- _YOUR ASSIGNMENT_
Using the records below, repeat exactly the lines from the one holding "2. When misperceptions" through the one holding "5. Appropriate information", both ends included, and no others.

- _SOURCE DATA_
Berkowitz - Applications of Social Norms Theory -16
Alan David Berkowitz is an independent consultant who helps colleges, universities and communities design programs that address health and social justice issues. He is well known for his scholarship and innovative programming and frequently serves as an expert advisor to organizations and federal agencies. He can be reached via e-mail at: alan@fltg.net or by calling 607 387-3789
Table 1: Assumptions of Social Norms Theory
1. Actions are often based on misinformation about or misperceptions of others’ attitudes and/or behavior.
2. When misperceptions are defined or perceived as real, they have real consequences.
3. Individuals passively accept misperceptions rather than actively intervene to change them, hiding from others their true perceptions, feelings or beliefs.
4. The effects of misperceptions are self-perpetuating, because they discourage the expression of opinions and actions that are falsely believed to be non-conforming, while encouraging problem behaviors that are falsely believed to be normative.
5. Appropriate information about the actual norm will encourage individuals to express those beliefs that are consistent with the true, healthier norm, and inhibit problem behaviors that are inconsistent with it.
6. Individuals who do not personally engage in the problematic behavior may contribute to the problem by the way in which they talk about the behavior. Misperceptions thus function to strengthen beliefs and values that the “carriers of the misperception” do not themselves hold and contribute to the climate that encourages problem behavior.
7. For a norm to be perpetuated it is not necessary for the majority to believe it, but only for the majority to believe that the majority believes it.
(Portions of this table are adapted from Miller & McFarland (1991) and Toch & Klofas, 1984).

- _EXERCISE SOLUTION_
2. When misperceptions are defined or perceived as real, they have real consequences.
3. Individuals passively accept misperceptions rather than actively intervene to change them, hiding from others their true perceptions, feelings or beliefs.
4. The effects of misperceptions are self-perpetuating, because they discourage the expression of opinions and actions that are falsely believed to be non-conforming, while encouraging problem behaviors that are falsely believed to be normative.
5. Appropriate information about the actual norm will encourage individuals to express those beliefs that are consistent with the true, healthier norm, and inhibit problem behaviors that are inconsistent with it.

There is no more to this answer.